There’s a chance she’s going to count all the tally marks and realize there just aren’t enough.

So, as I’m walking, I’m looking in the shop windows, thinking, should I buy her a sweater that would match her eyes?

Then I’m passing a grocery store and I’m thinking, which foods did she mention liking and could I ever cook them?

But I don’t really land on anything and before I know it, I’m already to her apartment, where we are meeting for our date.

Usually, when she’d open the door, she’d be, you know, with the makeup and the hair and the outfit.

And if we were staying in, there’d be something for dinner.

I’m making it sound like I was expecting her to do all that, which I really wasn’t, I swear.

It just was a fact. That was what she did.

But this night, she had, like, sweats on. And she was standing there like this.

(HA)

So, I asked, I said, are you sick?

(HAHAHAHAHA)

(OH NOOOOOOO)

Yes, well, I can see that all of you know that that is always the wrong thing to ask someone. And that was the first time she ever called me a butthead. The first of very, very many. “No, you butthead,” she said. “I’m just grumpy.”

She gets these days, maybe three or four times a year, when she’s just grumpy and there’s nothing she can do about it and she just has to wait it out.

But…it made me happy. Because even on that day.

Like, if that day had a title, up until that moment, it would just have been “Vin Is a Failure.” But then I realized that the title could change.

I could change it to “Vin Has an Opportunity.” So I came into her house, popped popcorn, and then picked her up and tucked us into the couch and put on the TV and waited for her to not be grumpy.

And it took like eight seconds. And then she was turning toward me and playing with the buttons on my shirt…

And then she was telling me about her day…

And then she was laughing with me…And then she was sitting up and deciding she was hungry for a slice of pizza…

And then she was dragging me off the couch to a pizza shop a few blocks away…

She was still in sweats, by the way, with her hair like, wild, and that was the night I learned that she really, usually, tries to look totally put together, but then sometimes she just doesn’t give a shit at all, which I’ve always really dug…

But anyways, she said, what are you smiling about?

And I realized while we were eating pizza that I had this huge grin on my face, even though I’d had such a bad day up until an hour ago.

“You were grumpy, but I cheered you up,” I told her.

And then I told her I lost my job. And…yeah.

That’s Roz kind of in a nutshell, I think.

There weren’t tally marks, not really. My whole life, it’s always been about…

what can I bring to the table? What can I offer?

But even when I thought I didn’t have anything to offer her…

I was still the right, I don’t know, recipe.

For her. It was just that…we fit. We. The two of us.

It wasn’t about stats. My job or my skills or anything you could ever list out on a piece a paper.

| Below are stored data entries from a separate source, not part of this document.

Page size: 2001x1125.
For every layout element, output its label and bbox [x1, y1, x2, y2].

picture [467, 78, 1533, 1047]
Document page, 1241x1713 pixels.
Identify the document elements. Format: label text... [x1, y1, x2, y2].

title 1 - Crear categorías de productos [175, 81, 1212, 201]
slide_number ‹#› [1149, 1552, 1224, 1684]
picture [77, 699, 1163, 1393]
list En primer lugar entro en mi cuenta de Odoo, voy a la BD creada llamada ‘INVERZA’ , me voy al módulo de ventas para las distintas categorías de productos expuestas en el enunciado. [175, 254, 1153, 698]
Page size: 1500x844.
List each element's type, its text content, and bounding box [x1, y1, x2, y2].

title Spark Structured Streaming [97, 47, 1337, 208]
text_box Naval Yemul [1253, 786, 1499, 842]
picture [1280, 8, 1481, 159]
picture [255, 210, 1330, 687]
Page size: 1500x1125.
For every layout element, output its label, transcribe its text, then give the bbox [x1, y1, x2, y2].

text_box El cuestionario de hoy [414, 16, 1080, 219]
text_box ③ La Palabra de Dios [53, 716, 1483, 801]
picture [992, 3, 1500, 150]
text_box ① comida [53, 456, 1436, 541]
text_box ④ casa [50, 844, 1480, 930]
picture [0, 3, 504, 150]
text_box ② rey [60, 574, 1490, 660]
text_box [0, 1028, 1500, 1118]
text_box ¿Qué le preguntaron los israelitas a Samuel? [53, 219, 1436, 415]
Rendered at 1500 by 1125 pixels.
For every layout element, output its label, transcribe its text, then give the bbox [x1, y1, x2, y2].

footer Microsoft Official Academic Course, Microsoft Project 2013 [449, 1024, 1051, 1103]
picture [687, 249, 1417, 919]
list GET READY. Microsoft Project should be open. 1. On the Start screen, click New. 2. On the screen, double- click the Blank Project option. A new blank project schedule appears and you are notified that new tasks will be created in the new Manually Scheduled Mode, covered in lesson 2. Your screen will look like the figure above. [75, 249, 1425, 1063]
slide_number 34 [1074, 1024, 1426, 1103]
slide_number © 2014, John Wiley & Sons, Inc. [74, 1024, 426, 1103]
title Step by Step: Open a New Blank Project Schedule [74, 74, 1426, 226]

And…that was the first time that had ever happened for me.

And sitting there, jobless, I still felt useful to her.

(It was in the intangibles!)

Yes. Thank you. Exactly. What she really liked about me…

it was in these little moments you can’t tally.

On the couch, cheering her up. And that made me feel…

she made me feel…perfect. Perfect on a Bad Day.

Perfect without even having to try. That would be the actual title of that day.

If I had to go back and name it. I’ve learned…

the hard way…that you don’t get very many of those days.

Where everything is perfect without trying.

I’ve learned that trying…is maybe all you can do?

Even if I used to get it right without having to think about it.

But that’s…that’s not…we were talking about me being perfect on that one bad day.

Oh, and she didn’t mind that I got laid off.

I mean, she felt bad, but she didn’t think I was a loser.

A couple weeks later, she told me I should move in with her to save on rent.

So I could afford to go to technical college.

And that’s the story of how I became an electrician.